## WHAT TO WORK ON:
Return every line of the records below with each field and value unchanged.

## EXERCISE INPUT:
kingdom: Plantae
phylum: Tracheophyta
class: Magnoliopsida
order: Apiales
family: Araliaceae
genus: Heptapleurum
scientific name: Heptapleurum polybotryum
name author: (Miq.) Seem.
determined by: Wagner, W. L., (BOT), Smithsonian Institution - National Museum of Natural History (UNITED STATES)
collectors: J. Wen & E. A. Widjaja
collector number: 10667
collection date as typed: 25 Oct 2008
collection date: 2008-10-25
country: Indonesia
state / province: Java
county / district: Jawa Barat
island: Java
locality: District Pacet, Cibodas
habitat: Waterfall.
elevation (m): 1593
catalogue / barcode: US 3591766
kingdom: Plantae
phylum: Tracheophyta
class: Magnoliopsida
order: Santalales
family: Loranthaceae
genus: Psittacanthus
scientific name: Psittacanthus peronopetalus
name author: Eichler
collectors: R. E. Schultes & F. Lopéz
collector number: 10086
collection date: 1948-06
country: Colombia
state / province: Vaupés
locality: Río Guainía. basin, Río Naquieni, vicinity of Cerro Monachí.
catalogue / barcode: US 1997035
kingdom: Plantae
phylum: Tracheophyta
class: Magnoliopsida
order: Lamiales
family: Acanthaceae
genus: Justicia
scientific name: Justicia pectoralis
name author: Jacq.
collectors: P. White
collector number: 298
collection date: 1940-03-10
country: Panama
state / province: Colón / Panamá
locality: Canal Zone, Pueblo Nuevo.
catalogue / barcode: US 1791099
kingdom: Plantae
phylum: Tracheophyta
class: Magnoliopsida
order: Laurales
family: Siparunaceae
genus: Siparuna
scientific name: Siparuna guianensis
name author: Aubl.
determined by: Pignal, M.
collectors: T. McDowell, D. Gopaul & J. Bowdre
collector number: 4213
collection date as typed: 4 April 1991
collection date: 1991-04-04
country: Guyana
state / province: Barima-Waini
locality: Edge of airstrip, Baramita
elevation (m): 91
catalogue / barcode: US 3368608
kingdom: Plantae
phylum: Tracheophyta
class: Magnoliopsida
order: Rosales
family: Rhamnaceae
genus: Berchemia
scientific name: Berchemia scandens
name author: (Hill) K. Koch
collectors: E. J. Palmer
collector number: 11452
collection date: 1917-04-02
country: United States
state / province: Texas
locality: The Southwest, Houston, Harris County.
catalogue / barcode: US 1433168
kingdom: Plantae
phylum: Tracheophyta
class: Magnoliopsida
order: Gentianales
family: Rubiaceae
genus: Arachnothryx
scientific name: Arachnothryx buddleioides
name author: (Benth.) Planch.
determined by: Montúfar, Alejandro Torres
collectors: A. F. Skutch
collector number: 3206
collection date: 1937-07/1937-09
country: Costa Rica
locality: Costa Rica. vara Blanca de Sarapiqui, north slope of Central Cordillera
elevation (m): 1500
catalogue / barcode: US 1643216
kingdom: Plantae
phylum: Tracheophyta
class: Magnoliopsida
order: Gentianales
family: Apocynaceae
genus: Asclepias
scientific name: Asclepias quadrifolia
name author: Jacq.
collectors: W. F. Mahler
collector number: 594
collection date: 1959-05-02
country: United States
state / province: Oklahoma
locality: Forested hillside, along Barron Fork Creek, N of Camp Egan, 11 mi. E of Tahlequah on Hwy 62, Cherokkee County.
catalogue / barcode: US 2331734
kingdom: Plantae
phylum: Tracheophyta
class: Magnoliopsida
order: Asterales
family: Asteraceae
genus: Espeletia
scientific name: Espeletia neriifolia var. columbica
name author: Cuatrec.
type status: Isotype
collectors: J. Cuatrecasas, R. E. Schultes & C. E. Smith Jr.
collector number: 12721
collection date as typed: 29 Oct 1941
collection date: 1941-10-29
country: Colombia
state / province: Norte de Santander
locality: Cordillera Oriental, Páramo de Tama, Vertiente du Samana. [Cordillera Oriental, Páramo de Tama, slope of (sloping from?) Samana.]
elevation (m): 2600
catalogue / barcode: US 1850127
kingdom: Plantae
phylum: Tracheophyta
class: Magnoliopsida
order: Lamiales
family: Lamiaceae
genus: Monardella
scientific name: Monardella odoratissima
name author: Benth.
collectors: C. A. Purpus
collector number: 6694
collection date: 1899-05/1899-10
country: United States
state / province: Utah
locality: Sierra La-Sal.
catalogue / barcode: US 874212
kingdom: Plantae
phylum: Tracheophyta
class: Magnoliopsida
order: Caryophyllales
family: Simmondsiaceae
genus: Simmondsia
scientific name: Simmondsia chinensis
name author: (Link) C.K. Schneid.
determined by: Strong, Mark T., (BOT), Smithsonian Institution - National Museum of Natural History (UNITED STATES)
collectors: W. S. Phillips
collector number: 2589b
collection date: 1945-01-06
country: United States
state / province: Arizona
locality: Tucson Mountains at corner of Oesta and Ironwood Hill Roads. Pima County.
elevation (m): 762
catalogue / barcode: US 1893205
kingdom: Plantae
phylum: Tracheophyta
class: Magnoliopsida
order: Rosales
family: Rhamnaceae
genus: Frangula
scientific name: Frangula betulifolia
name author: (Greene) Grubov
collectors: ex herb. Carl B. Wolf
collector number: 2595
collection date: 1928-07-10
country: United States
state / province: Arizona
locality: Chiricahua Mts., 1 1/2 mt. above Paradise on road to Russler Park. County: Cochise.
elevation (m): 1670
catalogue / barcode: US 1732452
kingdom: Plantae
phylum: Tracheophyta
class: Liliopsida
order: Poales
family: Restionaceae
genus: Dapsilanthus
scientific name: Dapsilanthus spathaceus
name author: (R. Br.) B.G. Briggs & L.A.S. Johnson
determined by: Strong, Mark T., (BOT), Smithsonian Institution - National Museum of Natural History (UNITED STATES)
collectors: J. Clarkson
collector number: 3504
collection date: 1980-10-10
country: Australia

## ANSWER TO THE PROBLEM:
kingdom: Plantae
phylum: Tracheophyta
class: Magnoliopsida
order: Apiales
family: Araliaceae
genus: Heptapleurum
scientific name: Heptapleurum polybotryum
name author: (Miq.) Seem.
determined by: Wagner, W. L., (BOT), Smithsonian Institution - National Museum of Natural History (UNITED STATES)
collectors: J. Wen & E. A. Widjaja
collector number: 10667
collection date as typed: 25 Oct 2008
collection date: 2008-10-25
country: Indonesia
state / province: Java
county / district: Jawa Barat
island: Java
locality: District Pacet, Cibodas
habitat: Waterfall.
elevation (m): 1593
catalogue / barcode: US 3591766
kingdom: Plantae
phylum: Tracheophyta
class: Magnoliopsida
order: Santalales
family: Loranthaceae
genus: Psittacanthus
scientific name: Psittacanthus peronopetalus
name author: Eichler
collectors: R. E. Schultes & F. Lopéz
collector number: 10086
collection date: 1948-06
country: Colombia
state / province: Vaupés
locality: Río Guainía. basin, Río Naquieni, vicinity of Cerro Monachí.
catalogue / barcode: US 1997035
kingdom: Plantae
phylum: Tracheophyta
class: Magnoliopsida
order: Lamiales
family: Acanthaceae
genus: Justicia
scientific name: Justicia pectoralis
name author: Jacq.
collectors: P. White
collector number: 298
collection date: 1940-03-10
country: Panama
state / province: Colón / Panamá
locality: Canal Zone, Pueblo Nuevo.
catalogue / barcode: US 1791099
kingdom: Plantae
phylum: Tracheophyta
class: Magnoliopsida
order: Laurales
family: Siparunaceae
genus: Siparuna
scientific name: Siparuna guianensis
name author: Aubl.
determined by: Pignal, M.
collectors: T. McDowell, D. Gopaul & J. Bowdre
collector number: 4213
collection date as typed: 4 April 1991
collection date: 1991-04-04
country: Guyana
state / province: Barima-Waini
locality: Edge of airstrip, Baramita
elevation (m): 91
catalogue / barcode: US 3368608
kingdom: Plantae
phylum: Tracheophyta
class: Magnoliopsida
order: Rosales
family: Rhamnaceae
genus: Berchemia
scientific name: Berchemia scandens
name author: (Hill) K. Koch
collectors: E. J. Palmer
collector number: 11452
collection date: 1917-04-02
country: United States
state / province: Texas
locality: The Southwest, Houston, Harris County.
catalogue / barcode: US 1433168
kingdom: Plantae
phylum: Tracheophyta
class: Magnoliopsida
order: Gentianales
family: Rubiaceae
genus: Arachnothryx
scientific name: Arachnothryx buddleioides
name author: (Benth.) Planch.
determined by: Montúfar, Alejandro Torres
collectors: A. F. Skutch
collector number: 3206
collection date: 1937-07/1937-09
country: Costa Rica
locality: Costa Rica. vara Blanca de Sarapiqui, north slope of Central Cordillera
elevation (m): 1500
catalogue / barcode: US 1643216
kingdom: Plantae
phylum: Tracheophyta
class: Magnoliopsida
order: Gentianales
family: Apocynaceae
genus: Asclepias
scientific name: Asclepias quadrifolia
name author: Jacq.
collectors: W. F. Mahler
collector number: 594
collection date: 1959-05-02
country: United States
state / province: Oklahoma
locality: Forested hillside, along Barron Fork Creek, N of Camp Egan, 11 mi. E of Tahlequah on Hwy 62, Cherokkee County.
catalogue / barcode: US 2331734
kingdom: Plantae
phylum: Tracheophyta
class: Magnoliopsida
order: Asterales
family: Asteraceae
genus: Espeletia
scientific name: Espeletia neriifolia var. columbica
name author: Cuatrec.
type status: Isotype
collectors: J. Cuatrecasas, R. E. Schultes & C. E. Smith Jr.
collector number: 12721
collection date as typed: 29 Oct 1941
collection date: 1941-10-29
country: Colombia
state / province: Norte de Santander
locality: Cordillera Oriental, Páramo de Tama, Vertiente du Samana. [Cordillera Oriental, Páramo de Tama, slope of (sloping from?) Samana.]
elevation (m): 2600
catalogue / barcode: US 1850127
kingdom: Plantae
phylum: Tracheophyta
class: Magnoliopsida
order: Lamiales
family: Lamiaceae
genus: Monardella
scientific name: Monardella odoratissima
name author: Benth.
collectors: C. A. Purpus
collector number: 6694
collection date: 1899-05/1899-10
country: United States
state / province: Utah
locality: Sierra La-Sal.
catalogue / barcode: US 874212
kingdom: Plantae
phylum: Tracheophyta
class: Magnoliopsida
order: Caryophyllales
family: Simmondsiaceae
genus: Simmondsia
scientific name: Simmondsia chinensis
name author: (Link) C.K. Schneid.
determined by: Strong, Mark T., (BOT), Smithsonian Institution - National Museum of Natural History (UNITED STATES)
collectors: W. S. Phillips
collector number: 2589b
collection date: 1945-01-06
country: United States
state / province: Arizona
locality: Tucson Mountains at corner of Oesta and Ironwood Hill Roads. Pima County.
elevation (m): 762
catalogue / barcode: US 1893205
kingdom: Plantae
phylum: Tracheophyta
class: Magnoliopsida
order: Rosales
family: Rhamnaceae
genus: Frangula
scientific name: Frangula betulifolia
name author: (Greene) Grubov
collectors: ex herb. Carl B. Wolf
collector number: 2595
collection date: 1928-07-10
country: United States
state / province: Arizona
locality: Chiricahua Mts., 1 1/2 mt. above Paradise on road to Russler Park. County: Cochise.
elevation (m): 1670
catalogue / barcode: US 1732452
kingdom: Plantae
phylum: Tracheophyta
class: Liliopsida
order: Poales
family: Restionaceae
genus: Dapsilanthus
scientific name: Dapsilanthus spathaceus
name author: (R. Br.) B.G. Briggs & L.A.S. Johnson
determined by: Strong, Mark T., (BOT), Smithsonian Institution - National Museum of Natural History (UNITED STATES)
collectors: J. Clarkson
collector number: 3504
collection date: 1980-10-10
country: Australia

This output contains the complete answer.